* **EXERCISE AIM**
Pull out the lines of the data verbatim, from the very first line through the line containing "6-1- شرايط عملياتي طرح. 122", both included.

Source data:

________________

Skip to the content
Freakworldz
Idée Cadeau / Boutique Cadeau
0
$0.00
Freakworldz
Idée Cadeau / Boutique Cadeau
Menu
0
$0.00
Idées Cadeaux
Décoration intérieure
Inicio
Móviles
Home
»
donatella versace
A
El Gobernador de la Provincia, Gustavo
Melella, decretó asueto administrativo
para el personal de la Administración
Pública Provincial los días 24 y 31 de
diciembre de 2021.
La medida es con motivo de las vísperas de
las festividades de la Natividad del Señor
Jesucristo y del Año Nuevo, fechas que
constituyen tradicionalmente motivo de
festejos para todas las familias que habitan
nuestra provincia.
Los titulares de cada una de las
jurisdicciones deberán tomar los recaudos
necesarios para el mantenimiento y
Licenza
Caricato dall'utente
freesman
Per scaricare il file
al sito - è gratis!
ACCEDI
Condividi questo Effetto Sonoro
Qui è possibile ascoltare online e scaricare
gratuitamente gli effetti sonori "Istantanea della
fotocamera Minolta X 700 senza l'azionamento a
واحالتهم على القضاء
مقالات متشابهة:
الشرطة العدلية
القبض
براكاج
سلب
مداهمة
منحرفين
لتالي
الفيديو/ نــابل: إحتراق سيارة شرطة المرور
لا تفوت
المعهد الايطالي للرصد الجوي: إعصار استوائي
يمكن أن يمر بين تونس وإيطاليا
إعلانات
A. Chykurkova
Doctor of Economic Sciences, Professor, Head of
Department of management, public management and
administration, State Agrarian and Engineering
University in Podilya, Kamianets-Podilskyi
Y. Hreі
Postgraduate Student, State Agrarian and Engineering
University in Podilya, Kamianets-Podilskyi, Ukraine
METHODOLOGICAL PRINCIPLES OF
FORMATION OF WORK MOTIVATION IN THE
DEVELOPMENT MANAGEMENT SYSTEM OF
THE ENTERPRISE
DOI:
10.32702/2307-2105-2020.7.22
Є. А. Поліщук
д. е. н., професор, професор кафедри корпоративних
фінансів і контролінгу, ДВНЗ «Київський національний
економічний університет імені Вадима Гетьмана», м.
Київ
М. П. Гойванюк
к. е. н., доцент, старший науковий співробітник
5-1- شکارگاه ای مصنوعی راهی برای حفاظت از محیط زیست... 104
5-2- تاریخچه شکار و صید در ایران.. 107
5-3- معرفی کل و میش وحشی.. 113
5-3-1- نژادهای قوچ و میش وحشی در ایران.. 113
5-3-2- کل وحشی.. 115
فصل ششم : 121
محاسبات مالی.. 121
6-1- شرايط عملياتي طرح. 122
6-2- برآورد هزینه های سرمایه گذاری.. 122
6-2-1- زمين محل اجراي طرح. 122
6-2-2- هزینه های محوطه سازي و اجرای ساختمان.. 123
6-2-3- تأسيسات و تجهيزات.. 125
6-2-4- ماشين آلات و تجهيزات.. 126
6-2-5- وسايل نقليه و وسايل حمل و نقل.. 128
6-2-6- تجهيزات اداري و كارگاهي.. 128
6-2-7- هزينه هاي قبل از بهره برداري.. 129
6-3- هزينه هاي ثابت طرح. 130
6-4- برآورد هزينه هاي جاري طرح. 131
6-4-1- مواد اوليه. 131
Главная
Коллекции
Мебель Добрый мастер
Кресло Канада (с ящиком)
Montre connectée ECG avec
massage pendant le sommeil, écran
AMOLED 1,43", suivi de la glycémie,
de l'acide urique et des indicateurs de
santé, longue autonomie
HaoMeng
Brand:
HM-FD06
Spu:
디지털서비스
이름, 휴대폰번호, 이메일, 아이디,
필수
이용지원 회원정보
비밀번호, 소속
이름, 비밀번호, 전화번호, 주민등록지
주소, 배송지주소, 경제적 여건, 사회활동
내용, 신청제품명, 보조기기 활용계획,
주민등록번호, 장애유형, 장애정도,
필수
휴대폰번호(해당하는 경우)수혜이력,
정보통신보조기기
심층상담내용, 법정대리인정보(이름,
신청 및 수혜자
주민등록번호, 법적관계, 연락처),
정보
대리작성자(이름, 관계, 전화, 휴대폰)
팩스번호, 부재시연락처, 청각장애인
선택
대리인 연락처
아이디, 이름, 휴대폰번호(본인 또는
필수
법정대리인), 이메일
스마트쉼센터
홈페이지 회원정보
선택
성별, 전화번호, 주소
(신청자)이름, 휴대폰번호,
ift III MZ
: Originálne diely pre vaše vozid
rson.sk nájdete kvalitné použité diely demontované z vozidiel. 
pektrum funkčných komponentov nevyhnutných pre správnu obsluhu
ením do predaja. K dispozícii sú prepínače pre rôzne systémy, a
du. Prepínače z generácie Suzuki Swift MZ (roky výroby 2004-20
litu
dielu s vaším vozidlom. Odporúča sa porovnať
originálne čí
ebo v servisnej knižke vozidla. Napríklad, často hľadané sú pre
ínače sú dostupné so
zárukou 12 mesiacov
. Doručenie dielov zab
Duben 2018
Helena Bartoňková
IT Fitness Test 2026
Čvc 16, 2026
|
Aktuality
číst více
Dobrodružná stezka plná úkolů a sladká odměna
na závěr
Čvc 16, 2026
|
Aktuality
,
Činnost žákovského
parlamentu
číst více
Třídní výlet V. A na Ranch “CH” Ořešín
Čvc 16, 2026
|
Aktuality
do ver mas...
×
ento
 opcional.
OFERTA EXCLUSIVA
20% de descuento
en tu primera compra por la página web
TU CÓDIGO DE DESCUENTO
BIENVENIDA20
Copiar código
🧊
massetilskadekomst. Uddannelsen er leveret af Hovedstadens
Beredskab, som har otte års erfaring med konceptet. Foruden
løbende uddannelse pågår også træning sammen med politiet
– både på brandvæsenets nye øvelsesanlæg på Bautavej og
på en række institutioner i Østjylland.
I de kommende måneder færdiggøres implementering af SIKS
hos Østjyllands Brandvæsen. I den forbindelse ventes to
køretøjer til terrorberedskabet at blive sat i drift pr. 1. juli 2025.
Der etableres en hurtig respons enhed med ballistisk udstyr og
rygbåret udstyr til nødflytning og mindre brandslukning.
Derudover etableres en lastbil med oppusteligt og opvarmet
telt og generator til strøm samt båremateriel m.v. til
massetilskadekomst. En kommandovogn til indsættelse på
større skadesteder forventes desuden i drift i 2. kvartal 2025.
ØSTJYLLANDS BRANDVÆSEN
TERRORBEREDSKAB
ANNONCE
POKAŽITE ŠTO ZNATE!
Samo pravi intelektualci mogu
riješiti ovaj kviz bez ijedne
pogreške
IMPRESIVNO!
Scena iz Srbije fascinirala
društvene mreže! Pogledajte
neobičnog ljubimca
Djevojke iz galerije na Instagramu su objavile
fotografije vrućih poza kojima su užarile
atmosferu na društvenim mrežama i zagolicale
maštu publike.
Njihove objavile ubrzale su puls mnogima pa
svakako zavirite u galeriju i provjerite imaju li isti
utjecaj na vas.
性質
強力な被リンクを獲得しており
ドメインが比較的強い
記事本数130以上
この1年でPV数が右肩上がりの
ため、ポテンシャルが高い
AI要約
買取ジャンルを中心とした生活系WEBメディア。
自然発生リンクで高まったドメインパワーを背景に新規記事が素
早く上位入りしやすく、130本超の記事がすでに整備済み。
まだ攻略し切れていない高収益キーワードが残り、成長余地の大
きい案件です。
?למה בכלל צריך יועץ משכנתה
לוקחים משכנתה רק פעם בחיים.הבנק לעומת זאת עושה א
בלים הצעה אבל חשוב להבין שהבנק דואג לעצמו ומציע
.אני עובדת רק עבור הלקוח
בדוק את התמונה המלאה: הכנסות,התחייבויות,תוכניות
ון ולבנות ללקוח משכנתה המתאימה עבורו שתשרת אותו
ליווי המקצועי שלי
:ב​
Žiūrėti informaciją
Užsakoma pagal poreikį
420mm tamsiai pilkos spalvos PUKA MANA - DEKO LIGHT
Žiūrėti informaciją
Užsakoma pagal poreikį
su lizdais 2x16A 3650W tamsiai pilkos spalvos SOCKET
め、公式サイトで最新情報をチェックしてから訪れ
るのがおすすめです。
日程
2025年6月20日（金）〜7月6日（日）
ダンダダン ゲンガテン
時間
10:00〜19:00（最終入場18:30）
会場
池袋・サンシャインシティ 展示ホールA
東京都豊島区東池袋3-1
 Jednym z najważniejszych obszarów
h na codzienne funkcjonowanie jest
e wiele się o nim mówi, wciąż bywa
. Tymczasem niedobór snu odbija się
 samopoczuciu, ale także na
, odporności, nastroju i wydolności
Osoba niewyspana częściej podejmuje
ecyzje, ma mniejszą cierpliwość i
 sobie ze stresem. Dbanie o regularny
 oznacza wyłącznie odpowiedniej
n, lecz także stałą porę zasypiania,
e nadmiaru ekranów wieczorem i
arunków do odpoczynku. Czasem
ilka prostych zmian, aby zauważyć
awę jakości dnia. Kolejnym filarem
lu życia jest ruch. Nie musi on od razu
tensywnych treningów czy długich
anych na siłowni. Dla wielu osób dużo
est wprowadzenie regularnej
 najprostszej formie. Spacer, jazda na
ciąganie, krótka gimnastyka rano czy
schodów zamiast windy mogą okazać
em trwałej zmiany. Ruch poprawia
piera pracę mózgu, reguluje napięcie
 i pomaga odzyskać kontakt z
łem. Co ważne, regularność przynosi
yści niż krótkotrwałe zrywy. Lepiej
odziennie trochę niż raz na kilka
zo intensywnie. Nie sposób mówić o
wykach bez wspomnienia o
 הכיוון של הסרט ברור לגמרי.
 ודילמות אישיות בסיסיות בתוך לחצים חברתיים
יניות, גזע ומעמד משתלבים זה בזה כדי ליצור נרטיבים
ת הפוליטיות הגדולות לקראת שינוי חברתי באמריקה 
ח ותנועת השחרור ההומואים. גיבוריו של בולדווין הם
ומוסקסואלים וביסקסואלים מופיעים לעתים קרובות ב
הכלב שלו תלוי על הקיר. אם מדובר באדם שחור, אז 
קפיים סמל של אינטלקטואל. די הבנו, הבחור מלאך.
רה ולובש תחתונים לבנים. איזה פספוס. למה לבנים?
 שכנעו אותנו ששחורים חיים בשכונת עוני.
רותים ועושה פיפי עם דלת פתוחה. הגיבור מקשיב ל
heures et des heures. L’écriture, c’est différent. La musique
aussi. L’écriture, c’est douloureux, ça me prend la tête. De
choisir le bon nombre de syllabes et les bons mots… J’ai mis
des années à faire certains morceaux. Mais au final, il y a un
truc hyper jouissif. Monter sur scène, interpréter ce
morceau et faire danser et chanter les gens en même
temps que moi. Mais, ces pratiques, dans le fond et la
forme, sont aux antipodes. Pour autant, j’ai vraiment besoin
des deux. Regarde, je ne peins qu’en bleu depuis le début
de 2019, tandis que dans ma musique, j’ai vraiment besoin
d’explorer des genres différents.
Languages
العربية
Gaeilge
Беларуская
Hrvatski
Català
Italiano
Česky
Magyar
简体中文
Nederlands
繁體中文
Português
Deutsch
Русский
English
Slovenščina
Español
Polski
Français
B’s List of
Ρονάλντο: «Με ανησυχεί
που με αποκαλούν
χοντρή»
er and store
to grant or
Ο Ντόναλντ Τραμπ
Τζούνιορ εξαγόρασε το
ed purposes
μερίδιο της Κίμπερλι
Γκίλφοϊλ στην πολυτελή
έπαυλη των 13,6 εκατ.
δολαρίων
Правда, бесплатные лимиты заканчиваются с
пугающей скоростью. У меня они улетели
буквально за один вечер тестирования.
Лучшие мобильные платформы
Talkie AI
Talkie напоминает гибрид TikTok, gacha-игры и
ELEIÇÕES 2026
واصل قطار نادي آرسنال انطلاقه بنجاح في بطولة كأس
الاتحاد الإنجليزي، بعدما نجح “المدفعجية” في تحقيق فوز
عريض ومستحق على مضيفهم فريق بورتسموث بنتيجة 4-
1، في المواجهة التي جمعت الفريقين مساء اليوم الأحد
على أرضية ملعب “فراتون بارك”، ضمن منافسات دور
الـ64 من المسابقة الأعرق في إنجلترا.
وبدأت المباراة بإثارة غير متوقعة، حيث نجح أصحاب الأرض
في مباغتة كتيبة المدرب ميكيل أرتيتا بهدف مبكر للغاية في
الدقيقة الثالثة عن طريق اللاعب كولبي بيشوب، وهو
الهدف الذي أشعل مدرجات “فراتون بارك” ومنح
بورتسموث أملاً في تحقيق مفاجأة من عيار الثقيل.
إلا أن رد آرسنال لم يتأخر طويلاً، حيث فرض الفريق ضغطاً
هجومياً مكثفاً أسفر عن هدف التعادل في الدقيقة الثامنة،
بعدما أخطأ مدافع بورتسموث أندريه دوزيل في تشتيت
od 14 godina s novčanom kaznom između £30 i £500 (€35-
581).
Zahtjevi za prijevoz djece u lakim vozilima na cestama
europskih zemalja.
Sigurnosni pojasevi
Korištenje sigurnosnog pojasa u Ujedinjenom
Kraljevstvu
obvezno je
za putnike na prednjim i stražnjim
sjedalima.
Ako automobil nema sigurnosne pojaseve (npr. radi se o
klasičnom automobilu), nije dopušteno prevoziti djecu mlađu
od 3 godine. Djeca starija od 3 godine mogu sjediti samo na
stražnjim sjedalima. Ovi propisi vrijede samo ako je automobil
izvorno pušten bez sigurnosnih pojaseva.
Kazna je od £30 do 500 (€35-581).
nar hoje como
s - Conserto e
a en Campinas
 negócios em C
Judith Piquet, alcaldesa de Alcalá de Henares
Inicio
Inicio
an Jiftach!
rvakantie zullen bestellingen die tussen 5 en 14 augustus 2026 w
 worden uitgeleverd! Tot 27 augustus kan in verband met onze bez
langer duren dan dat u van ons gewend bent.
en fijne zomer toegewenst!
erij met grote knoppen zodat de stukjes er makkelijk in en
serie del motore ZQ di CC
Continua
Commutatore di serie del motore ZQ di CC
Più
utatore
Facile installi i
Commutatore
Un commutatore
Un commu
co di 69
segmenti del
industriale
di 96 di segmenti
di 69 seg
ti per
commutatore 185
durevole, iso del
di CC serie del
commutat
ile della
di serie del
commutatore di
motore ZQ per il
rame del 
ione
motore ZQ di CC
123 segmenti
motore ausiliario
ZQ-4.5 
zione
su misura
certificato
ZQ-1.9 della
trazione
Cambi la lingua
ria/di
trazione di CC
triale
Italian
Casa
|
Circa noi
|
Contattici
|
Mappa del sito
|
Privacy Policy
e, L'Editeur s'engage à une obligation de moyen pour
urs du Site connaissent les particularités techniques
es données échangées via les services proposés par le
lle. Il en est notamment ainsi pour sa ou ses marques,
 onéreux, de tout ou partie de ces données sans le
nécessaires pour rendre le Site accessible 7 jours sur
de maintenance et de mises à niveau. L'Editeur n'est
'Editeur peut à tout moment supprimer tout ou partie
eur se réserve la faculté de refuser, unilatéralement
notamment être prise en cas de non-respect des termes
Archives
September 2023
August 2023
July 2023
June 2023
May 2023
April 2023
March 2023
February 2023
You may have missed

________________

* **ANSWER TO THE EXERCISE**
Skip to the content
Freakworldz
Idée Cadeau / Boutique Cadeau
0
$0.00
Freakworldz
Idée Cadeau / Boutique Cadeau
Menu
0
$0.00
Idées Cadeaux
Décoration intérieure
Inicio
Móviles
Home
»
donatella versace
A
El Gobernador de la Provincia, Gustavo
Melella, decretó asueto administrativo
para el personal de la Administración
Pública Provincial los días 24 y 31 de
diciembre de 2021.
La medida es con motivo de las vísperas de
las festividades de la Natividad del Señor
Jesucristo y del Año Nuevo, fechas que
constituyen tradicionalmente motivo de
festejos para todas las familias que habitan
nuestra provincia.
Los titulares de cada una de las
jurisdicciones deberán tomar los recaudos
necesarios para el mantenimiento y
Licenza
Caricato dall'utente
freesman
Per scaricare il file
al sito - è gratis!
ACCEDI
Condividi questo Effetto Sonoro
Qui è possibile ascoltare online e scaricare
gratuitamente gli effetti sonori "Istantanea della
fotocamera Minolta X 700 senza l'azionamento a
واحالتهم على القضاء
مقالات متشابهة:
الشرطة العدلية
القبض
براكاج
سلب
مداهمة
منحرفين
لتالي
الفيديو/ نــابل: إحتراق سيارة شرطة المرور
لا تفوت
المعهد الايطالي للرصد الجوي: إعصار استوائي
يمكن أن يمر بين تونس وإيطاليا
إعلانات
A. Chykurkova
Doctor of Economic Sciences, Professor, Head of
Department of management, public management and
administration, State Agrarian and Engineering
University in Podilya, Kamianets-Podilskyi
Y. Hreі
Postgraduate Student, State Agrarian and Engineering
University in Podilya, Kamianets-Podilskyi, Ukraine
METHODOLOGICAL PRINCIPLES OF
FORMATION OF WORK MOTIVATION IN THE
DEVELOPMENT MANAGEMENT SYSTEM OF
THE ENTERPRISE
DOI:
10.32702/2307-2105-2020.7.22
Є. А. Поліщук
д. е. н., професор, професор кафедри корпоративних
фінансів і контролінгу, ДВНЗ «Київський національний
економічний університет імені Вадима Гетьмана», м.
Київ
М. П. Гойванюк
к. е. н., доцент, старший науковий співробітник
5-1- شکارگاه ای مصنوعی راهی برای حفاظت از محیط زیست... 104
5-2- تاریخچه شکار و صید در ایران.. 107
5-3- معرفی کل و میش وحشی.. 113
5-3-1- نژادهای قوچ و میش وحشی در ایران.. 113
5-3-2- کل وحشی.. 115
فصل ششم : 121
محاسبات مالی.. 121
6-1- شرايط عملياتي طرح. 122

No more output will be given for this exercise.